I am trying to replace the default Powershell 5 with the newer Powershell 7, on Windows 11.
99% of the solutions on the internet say to add this to settings.json
.
"terminal.integrated.shell.windows": "C:\\Program Files\\PowerShell\\7\\pwsh.exe"
However, this now gives a red squiggly line with the following message:
This is deprecated, the new recommended way to configure your default shell is by creating a terminal profile in
#terminal.integrated.profiles.windows#
and setting its profile name as the default in#terminal.integrated.defaultProfile.windows#
. This will currently take priority over the new profiles settings but that will change in the future.(2)
There is one possibly related thread , but it only deals with defaulting it to the native Command Prompt
, rather than re-jigging things to Powershell 7
.
So, what is the correct new way to provide Powershell 7
s path to VS Code, and also set it as the default terminal?
In earlier VSCode versions, the "terminal.integrated.shell.*"
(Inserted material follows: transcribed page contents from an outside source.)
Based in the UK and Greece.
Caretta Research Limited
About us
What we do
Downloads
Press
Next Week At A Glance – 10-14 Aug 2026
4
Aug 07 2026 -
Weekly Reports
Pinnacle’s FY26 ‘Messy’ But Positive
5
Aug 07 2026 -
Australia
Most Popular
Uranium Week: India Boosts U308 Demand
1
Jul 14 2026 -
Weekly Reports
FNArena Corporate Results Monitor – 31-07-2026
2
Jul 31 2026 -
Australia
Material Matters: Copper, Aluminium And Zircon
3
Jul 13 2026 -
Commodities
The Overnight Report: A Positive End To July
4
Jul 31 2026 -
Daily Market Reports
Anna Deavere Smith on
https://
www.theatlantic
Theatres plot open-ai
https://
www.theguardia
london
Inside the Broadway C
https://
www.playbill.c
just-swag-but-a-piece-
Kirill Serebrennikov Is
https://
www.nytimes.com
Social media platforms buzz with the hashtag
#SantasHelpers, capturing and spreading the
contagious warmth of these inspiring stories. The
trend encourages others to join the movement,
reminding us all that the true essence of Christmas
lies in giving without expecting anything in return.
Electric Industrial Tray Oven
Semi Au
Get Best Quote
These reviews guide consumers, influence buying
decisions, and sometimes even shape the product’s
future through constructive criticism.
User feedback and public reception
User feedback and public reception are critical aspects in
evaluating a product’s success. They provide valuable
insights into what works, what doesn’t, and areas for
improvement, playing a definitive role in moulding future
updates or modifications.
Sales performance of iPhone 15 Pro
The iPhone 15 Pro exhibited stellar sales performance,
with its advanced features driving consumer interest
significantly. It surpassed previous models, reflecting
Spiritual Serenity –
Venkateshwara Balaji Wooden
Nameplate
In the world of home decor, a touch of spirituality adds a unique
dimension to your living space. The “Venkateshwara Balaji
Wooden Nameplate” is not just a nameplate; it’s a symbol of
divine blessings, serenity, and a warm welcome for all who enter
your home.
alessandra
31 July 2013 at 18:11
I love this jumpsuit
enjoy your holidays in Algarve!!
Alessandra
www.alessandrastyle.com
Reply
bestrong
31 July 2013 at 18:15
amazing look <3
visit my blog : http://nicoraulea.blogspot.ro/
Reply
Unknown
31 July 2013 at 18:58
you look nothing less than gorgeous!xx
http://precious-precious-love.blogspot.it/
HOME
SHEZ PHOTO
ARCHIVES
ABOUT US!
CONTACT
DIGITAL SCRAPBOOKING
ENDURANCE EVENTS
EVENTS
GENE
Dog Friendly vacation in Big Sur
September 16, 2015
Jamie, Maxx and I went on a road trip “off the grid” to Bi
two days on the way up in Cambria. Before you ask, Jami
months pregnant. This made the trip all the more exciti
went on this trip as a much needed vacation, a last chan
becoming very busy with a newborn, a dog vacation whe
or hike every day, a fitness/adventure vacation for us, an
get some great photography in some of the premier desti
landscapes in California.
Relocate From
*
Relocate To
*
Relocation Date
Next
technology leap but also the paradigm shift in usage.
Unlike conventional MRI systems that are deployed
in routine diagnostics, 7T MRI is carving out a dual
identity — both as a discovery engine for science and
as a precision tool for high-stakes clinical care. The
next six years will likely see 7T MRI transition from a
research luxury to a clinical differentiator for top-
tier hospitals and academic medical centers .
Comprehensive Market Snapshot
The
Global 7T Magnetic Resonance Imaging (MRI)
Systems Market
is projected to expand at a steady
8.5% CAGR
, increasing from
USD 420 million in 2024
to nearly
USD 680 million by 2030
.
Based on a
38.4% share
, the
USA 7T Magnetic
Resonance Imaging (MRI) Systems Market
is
and "terminal.integrated.shellArgs.*"
settings determined the default shell and its startup arguments for the integrated terminal.
These have been superseded by shell profiles , defined via "terminal.integrated.profiles.*"
properties, and an associated "terminal.integrated.defaultProfile.*"
property that contains the name of the profile to use by default , as shown below (use > Preferences: Open Settings (JSON)
from the command palette to open your settings.json
file):
"terminal.integrated.profiles.windows": {
"PowerShell_7": {
"source": "C:\\Program Files\\PowerShell\\7\\pwsh.exe",
"icon": "terminal-powershell"
}, // ...
}
// Make the profile defined above the default profile.
"terminal.integrated.defaultProfile.windows": "PowerShell_7"
Note:
The above defines the default general-purpose shell for Visual Studio Code's integrated terminal.
For information on how to specify what PowerShell version to use with the special-purpose PIC (PowerShell Integrated Console) that comes with the PowerShell extension (for authoring and debugging PowerShell code), see this answer .
I would have expected Visual Studio Code to use your v7 version automatically , as it - if installed - normally takes precedence over Windows PowerShell.